Threat actors are likely able to obtain tax return deposits by directly leveraging cryptocurrency exchange platforms, including via some third-party tax assistance software programs reportedly used by up to 50 percent of U.S. citizens. These can enable threat actors to withdraw the currency with higher degrees of anonymity.

As well as tax return fraud, stolen PII is leveraged to conduct various other malicious tax-related schemes. Some of examples of these scams include:

• Threat actors use stolen PII to conduct phishing and spear-phishing campaigns, often masquerading as representatives of the IRS. These attacks are intended to trick the victim into providing personal details such as banking or Identity Protection PIN (IP PIN) information that can aid in further attacks. Malicious links can also be used to direct the victim to fake web pages that are able to deliver malware and harvest credentials.
• Threat actors attempt to collect false tax debt, using stolen PII to increase authenticity while imitating employees of either the IRS or an external debt collection agency. These attacks often leverage several social engineering techniques to encourage the victim’s cooperation.
• Fake IRS letters claim that additional PII is needed in order to process an unclaimed tax refund. However, the information provided by the victim assists the threat actor in submitting fraudulent tax returns. 

Activity of this nature is very likely to increase in frequency over the coming weeks, with threat actors continuing to evolve their TTPs to most effectively leverage illicitly-obtained PII that is relatively cheap and easily acquired in DDW forums. Social engineering is likely to play an increasingly more important role in granting threat actors the advantage needed to mitigate or circumvent contemporary IRS security features and claim fraudulent tax refunds.

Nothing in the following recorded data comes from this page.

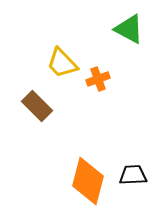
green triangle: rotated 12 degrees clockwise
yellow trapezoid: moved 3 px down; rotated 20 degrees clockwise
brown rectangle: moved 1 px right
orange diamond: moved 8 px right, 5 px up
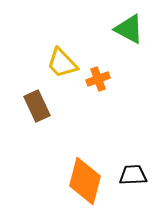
brown rectangle: rotated 20 degrees clockwise
orange diamond: moved 3 px left
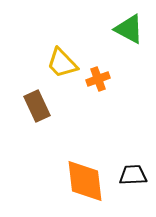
orange diamond: rotated 21 degrees counterclockwise
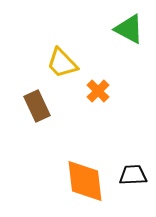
orange cross: moved 12 px down; rotated 25 degrees counterclockwise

ZeroFox Intelligence Recommendations

• Individuals with a Social Security Administration (SSA) or an Individual Taxpayer Identification number (ITIN) should register annually for an IP PIN, using the following address:
  • hXXps://www.irs[.]gov/identity-theft-fraud-scams/get-an-identity-protection-pin
• Being implicated in a data breach could be the first step toward PII being leveraged to conduct tax fraud. In such a case, the individual should consider placing a “Fraud Alert” on their credit file.
• Suspected scamming or identity theft activity should be reported using [.]gov tools found here:
  • hXXps://www.usa[.]gov/where-report-scams
  • hXXps://www.identitytheft[.]gov/#/
  • hXXps://www.irs[.]gov/pub/irs-pdf/f14039.pdf
• Individuals should scrutinize correspondence purporting to be from the IRS, particularly if received via unusual communication channels or if found to contain spelling or grammatical errors. If in doubt, further personal information should not be disclosed.
• Individuals using third-party tax return preparation services should ensure that documentation is appropriately signed upon completion.
• Organizations and individuals should ensure passwords are secure, unique credentials are used and phishing-resistant multi-factor authentication is implemented.